In particular, Part 1: important themes in the declaration and Articles 18, 19, and 33.

Part 1: The main themes are: (i) the right to self-determination; (ii) the right to be recognised as distinct peoples; (iii) the right to free, prior and informed consent; and (iv) the right to be free of discrimination.

Article 18: Participation in decision-making Indigenous peoples have the right to take part in decision-making in all matters affecting them. This includes the rights of indigenous peoples to select who represents them and to have indigenous decision-making processes respected.

Article 19: Free, prior and informed consent for laws and policies Governments must seek indigenous peoples’ views and opinions and work together with them through their chosen representatives in order to gain their free, prior and informed consent before laws are passed or policies or programs are put in place that will affect indigenous peoples.

Article 33: Identity, membership and citizenship Indigenous peoples have the right to decide what their identity or membership is.
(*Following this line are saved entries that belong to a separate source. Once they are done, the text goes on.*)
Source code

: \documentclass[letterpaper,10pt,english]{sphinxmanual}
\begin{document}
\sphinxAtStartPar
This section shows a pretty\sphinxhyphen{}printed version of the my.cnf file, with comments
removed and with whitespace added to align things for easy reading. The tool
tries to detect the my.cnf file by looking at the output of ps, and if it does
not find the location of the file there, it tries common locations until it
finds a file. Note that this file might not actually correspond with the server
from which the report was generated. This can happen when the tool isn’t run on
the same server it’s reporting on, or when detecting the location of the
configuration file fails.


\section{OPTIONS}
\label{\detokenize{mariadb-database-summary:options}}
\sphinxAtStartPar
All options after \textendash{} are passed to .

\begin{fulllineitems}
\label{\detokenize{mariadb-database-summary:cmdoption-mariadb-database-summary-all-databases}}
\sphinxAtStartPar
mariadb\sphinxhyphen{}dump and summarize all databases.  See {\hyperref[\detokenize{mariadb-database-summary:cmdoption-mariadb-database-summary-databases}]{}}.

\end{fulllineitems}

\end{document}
They also have the right to decide who their members are according to their own customs and traditions.

The government has become a bully with no moral compass, or compassion. The voices and faces of the Palawa community are being bypassed and silenced, sacrificed on the altar of partisan political expedience.

A pathway to treaty and truth telling must clearly define how we’re going to work together to achieve treaty and truth telling and to keep working together into the future. Treaty and truth telling must be LED by the Palawa community. This is about government making decisions WITH the Palawa community NOT for the Palawa community. If the government ‘partners’ properly with the Palawa community, it’s organisations and leadership then you will get real outcomes and positive progress.